Problems to work on:
(A) Using the TransAsia Airways shutdown brief, explain in one to three sentences why the airline declared insolvency.
(B) According to the TransAsia Airways shutdown brief, how many routes did the airline operate?
(C) Continue the TransAsia Airways shutdown brief after its last sentence.

[Document segment — start]

Taiwan Business in Brief – December 2016

FILE - In this Saturday, Feb. 7, 2015, file photo, a ground mechanic works on the engine area of a TransAsia Airways ATR airplane at the Songshan Airport in Taipei, Taiwan. Taiwanese airline TransAsia has announced it is shutting down following financial losses and two fatal crashes. TransAsia chairman Vincent Lin said Tuesday the airline, which served cities in China, Japan and Southeast Asia, was unable to reverse widening losses or raise additional money. (AP Photo/Wally Santana, File)
FILE - In this Saturday, Feb. 7, 2015, file photo, a ground mechanic works on the engine area of a TransAsia Airways ATR airplane at the Songshan Airport in Taipei, Taiwan. Taiwanese airline TransAsia has announced it is shutting down following financial losses and two fatal crashes. TransAsia chairman Vincent Lin said Tuesday the airline, which served cities in China, Japan and Southeast Asia, was unable to reverse widening losses or raise additional money. (AP Photo/Wally Santana, File)

TransAsia Airways Ceases Operations

Domestic airline TransAsia Airways declared it insolvency on November 22, after years of lackluster sales and revenue losses and two horrific crashes within a seven-month period that killed more than 90 people. The airline’s CEO, Liu Tung-ming, said that the executive team had looked at various options including a sale, restructuring, or capital injection before conceding that no credible turnaround plan was available. The airline, which operated 27 routes both within Taiwan and to China and other Asian destinations, suspended all flights as of November 22, stranding some 100,000 ticket holders and forcing more than 1,700 staff out of work. Tickets will be honored by several other domestic carriers, including China Airlines.

[Document segment — finish]
[Information shown — start]

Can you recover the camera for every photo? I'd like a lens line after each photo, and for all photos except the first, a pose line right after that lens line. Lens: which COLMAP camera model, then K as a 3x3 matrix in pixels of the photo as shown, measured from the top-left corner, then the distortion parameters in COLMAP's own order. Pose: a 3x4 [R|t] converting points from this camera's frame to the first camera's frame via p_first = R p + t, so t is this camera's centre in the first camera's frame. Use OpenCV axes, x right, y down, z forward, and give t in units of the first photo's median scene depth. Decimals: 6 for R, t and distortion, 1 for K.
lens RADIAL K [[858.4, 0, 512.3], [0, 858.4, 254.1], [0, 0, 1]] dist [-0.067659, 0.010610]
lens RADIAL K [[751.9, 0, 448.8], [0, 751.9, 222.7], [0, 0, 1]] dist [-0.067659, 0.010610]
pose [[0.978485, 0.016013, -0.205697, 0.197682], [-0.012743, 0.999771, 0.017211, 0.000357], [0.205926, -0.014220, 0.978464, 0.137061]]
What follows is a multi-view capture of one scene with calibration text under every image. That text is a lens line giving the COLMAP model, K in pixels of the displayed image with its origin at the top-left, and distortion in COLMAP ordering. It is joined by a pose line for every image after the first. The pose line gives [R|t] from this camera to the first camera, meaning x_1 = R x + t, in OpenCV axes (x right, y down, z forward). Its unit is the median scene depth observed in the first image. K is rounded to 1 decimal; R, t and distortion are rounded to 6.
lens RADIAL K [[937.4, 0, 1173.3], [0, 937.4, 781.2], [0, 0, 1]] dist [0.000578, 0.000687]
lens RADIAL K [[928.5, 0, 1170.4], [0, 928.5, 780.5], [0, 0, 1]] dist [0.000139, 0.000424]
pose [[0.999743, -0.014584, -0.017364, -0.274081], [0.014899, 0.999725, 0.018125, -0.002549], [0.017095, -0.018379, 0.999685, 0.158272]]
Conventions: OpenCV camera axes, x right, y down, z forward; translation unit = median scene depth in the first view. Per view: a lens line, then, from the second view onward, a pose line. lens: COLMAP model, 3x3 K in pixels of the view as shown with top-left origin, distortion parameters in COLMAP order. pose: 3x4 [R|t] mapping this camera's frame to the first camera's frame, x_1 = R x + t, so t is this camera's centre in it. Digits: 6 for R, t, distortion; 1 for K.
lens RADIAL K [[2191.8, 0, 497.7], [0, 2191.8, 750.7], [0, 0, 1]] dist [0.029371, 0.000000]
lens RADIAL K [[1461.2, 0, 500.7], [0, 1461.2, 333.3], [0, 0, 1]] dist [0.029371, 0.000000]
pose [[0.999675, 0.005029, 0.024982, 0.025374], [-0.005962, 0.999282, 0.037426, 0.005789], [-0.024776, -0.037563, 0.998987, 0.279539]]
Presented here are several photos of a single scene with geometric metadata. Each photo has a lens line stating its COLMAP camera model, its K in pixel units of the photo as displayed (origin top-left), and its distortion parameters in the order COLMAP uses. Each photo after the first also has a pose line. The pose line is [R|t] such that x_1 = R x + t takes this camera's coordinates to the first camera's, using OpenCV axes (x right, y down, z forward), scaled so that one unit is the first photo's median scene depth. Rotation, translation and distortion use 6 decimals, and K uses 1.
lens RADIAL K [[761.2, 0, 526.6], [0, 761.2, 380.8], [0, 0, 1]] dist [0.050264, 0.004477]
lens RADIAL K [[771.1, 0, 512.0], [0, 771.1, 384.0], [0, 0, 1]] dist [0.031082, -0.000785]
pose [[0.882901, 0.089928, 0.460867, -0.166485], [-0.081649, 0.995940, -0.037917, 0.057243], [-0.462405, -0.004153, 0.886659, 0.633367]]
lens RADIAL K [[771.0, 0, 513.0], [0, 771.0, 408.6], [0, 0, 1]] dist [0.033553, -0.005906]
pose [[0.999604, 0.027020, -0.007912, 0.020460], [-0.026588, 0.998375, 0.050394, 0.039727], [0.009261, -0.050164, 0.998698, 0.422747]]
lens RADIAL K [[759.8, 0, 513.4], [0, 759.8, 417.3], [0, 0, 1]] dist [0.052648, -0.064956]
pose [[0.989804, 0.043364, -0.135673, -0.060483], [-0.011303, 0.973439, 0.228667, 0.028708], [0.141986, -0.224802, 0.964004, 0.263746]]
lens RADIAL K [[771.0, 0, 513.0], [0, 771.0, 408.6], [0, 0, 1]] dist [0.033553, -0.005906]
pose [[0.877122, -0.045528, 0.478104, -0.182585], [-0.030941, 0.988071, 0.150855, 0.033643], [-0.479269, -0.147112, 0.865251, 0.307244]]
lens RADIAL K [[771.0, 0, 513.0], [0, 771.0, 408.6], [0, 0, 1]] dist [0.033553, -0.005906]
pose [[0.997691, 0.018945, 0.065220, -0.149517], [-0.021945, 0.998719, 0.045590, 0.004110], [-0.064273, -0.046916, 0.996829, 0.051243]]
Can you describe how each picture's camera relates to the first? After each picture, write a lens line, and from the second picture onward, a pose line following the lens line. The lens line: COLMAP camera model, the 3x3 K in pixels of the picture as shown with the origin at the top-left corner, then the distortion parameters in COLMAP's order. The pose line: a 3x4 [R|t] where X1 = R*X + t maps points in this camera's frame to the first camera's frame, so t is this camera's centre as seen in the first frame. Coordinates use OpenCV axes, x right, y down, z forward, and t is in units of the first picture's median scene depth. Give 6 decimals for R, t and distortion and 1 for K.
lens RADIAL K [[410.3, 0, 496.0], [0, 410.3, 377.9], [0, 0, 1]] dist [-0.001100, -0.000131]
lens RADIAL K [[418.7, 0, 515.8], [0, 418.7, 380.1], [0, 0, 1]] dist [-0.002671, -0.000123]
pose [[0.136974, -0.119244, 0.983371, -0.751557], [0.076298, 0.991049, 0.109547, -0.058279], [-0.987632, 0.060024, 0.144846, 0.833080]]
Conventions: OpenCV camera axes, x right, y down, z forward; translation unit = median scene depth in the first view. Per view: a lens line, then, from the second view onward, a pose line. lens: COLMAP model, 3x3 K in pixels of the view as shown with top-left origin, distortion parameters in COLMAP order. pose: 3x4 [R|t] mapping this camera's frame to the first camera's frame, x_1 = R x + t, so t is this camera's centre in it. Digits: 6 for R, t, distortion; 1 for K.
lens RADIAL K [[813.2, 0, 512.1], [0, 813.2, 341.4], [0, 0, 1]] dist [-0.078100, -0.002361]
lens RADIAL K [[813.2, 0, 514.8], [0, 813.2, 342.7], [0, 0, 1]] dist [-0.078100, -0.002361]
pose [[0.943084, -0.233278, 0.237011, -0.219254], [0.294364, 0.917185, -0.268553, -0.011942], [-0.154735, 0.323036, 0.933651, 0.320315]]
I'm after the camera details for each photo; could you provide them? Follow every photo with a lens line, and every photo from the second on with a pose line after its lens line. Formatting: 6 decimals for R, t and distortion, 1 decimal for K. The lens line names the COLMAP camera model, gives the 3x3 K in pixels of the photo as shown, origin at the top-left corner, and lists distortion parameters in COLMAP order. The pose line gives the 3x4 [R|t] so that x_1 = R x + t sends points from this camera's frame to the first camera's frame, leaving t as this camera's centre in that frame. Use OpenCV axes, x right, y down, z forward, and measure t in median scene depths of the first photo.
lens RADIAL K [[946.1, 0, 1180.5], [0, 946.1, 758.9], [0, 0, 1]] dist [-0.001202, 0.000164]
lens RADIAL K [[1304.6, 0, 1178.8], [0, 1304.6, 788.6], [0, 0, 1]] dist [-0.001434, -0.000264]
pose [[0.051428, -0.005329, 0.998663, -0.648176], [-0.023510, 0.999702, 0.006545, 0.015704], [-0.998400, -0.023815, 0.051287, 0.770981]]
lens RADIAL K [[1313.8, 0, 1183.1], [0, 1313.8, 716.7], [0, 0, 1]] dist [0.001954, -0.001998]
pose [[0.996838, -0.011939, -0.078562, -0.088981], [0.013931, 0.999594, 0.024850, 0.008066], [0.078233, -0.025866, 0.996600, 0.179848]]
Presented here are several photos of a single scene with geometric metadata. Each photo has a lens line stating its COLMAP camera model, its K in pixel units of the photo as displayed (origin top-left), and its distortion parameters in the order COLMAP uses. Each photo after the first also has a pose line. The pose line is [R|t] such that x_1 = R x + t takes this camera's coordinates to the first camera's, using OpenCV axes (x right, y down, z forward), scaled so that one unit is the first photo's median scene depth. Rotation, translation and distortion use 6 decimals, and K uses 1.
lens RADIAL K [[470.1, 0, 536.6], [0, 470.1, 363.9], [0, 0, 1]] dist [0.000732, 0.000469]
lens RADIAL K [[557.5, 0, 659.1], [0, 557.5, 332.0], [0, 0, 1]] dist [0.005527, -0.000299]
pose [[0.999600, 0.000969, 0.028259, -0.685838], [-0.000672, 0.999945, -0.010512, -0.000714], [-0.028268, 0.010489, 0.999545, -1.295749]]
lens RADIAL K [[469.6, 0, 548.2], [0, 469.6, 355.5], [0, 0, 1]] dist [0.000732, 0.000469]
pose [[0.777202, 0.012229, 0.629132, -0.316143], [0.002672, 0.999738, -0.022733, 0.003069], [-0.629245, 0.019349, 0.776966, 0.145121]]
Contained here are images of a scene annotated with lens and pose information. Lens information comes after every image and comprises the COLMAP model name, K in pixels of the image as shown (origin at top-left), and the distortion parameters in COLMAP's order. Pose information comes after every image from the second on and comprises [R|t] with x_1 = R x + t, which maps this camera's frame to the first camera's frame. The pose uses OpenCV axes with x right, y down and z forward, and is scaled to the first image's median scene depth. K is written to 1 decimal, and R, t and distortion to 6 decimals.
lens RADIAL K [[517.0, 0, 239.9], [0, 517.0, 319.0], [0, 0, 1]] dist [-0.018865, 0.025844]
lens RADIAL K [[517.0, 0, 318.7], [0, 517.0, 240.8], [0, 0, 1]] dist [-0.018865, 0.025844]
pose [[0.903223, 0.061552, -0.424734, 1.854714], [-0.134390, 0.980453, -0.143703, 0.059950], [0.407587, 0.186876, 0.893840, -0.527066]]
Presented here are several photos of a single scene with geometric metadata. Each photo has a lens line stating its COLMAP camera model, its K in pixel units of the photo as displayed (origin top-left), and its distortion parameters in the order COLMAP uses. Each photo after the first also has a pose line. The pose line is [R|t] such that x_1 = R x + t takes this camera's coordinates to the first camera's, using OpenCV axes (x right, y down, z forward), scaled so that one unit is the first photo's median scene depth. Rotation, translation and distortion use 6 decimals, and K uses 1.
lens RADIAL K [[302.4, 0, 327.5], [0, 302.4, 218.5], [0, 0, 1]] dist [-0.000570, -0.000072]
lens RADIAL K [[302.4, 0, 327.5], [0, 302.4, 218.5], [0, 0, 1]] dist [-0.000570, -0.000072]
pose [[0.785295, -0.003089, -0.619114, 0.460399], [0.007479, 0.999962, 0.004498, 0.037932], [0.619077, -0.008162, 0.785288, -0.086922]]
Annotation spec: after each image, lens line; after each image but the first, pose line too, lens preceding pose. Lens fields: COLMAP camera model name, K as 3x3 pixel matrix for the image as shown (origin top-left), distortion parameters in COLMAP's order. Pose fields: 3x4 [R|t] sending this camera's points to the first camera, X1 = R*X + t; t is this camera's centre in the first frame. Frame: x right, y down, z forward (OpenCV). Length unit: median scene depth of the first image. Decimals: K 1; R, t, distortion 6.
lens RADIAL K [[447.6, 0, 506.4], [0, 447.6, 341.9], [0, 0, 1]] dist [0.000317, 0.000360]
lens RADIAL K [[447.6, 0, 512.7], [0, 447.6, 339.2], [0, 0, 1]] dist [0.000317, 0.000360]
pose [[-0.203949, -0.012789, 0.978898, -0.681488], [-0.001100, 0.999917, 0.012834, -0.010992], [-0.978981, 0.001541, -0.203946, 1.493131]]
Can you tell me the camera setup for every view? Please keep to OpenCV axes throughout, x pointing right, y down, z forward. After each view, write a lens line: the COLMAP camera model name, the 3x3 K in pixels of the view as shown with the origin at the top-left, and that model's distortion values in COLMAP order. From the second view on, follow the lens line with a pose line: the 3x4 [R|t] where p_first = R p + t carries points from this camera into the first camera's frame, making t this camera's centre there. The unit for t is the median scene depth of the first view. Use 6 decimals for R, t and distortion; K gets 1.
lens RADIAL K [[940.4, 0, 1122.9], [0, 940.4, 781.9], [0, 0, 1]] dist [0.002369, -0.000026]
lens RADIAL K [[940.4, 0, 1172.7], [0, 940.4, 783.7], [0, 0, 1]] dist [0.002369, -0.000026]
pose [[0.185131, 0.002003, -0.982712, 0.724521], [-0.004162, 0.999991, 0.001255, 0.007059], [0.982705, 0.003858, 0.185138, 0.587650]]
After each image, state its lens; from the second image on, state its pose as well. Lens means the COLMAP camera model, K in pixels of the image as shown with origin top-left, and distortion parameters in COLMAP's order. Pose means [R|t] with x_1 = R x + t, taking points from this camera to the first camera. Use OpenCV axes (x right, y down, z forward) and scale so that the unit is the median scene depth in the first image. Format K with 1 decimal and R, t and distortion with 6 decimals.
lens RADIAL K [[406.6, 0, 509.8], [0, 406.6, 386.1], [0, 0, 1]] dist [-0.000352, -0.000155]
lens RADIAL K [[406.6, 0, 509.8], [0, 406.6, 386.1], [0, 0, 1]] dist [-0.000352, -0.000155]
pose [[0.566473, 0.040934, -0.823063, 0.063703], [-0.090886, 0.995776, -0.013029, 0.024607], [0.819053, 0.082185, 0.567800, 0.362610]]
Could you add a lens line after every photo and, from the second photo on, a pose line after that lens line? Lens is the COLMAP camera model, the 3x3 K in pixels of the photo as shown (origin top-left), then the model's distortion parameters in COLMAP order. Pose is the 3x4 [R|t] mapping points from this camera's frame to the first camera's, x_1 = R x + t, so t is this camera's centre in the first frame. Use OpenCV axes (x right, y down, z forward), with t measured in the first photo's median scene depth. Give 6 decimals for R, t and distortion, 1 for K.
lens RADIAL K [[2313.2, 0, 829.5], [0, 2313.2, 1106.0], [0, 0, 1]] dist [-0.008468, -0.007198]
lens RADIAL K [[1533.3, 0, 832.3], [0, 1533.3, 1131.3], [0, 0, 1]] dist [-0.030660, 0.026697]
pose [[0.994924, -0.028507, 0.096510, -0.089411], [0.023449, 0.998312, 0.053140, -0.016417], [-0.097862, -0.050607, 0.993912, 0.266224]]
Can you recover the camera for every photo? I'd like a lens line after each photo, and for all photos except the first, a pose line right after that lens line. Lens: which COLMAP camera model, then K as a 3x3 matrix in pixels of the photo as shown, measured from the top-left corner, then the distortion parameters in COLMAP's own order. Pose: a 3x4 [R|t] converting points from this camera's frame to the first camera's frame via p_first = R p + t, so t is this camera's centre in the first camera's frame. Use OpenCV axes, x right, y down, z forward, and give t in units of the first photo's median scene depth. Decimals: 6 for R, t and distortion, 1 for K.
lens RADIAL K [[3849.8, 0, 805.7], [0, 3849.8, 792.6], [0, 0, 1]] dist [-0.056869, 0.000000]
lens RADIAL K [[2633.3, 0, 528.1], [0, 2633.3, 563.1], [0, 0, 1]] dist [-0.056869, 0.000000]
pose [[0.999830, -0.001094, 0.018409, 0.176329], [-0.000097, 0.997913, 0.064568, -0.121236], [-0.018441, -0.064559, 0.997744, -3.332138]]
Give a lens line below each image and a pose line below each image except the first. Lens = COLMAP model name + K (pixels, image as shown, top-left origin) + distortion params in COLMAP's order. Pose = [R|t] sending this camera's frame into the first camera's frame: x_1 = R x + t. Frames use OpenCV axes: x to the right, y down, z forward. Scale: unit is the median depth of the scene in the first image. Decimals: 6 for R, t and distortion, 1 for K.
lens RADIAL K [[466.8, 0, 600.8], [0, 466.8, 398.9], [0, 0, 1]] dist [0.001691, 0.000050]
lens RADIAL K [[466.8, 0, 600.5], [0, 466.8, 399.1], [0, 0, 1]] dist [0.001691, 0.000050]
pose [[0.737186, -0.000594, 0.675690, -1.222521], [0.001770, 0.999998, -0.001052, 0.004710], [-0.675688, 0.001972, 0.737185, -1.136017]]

[Information shown — finish]

Exercise results:
(A) TransAsia declared insolvency after years of lackluster sales and revenue losses, along with two crashes within seven months that killed more than 90 people. Its CEO, Liu Tung-ming, said the executive team had considered a sale, restructuring, or capital injection before concluding that no credible turnaround plan was available.

(B) 27 routes, within Taiwan and to China and other Asian destinations.

(C)
The company blamed its low load factor of 60% capacity – far below industry averages – on declines in Chinese tourism, a charge echoed by the opposition Kuomintang (KMT), while also indicating that rising fuel costs and a higher U.S. dollar had made its position untenable. Observers noted, however, that numerous safety violations and the two disastrous crashes were the primary reason that the airline had lost so many customers. In both crashes, human error was cited by as a primary factor.

Related to the declaration of insolvency, TransAsia chairman Vincent Lin was arrested by prosecutors on charges of insider trading and fraud in an investigation into the airline’s demise and was released on bail of NT$5 million (US$156,534). Cheng Shan-shan, a relative of Vincent Lin who worked for businesses affiliated with TransAsia, was also arrested and charged with insider trading and other financial crimes before being released after posting NT$5 million bail.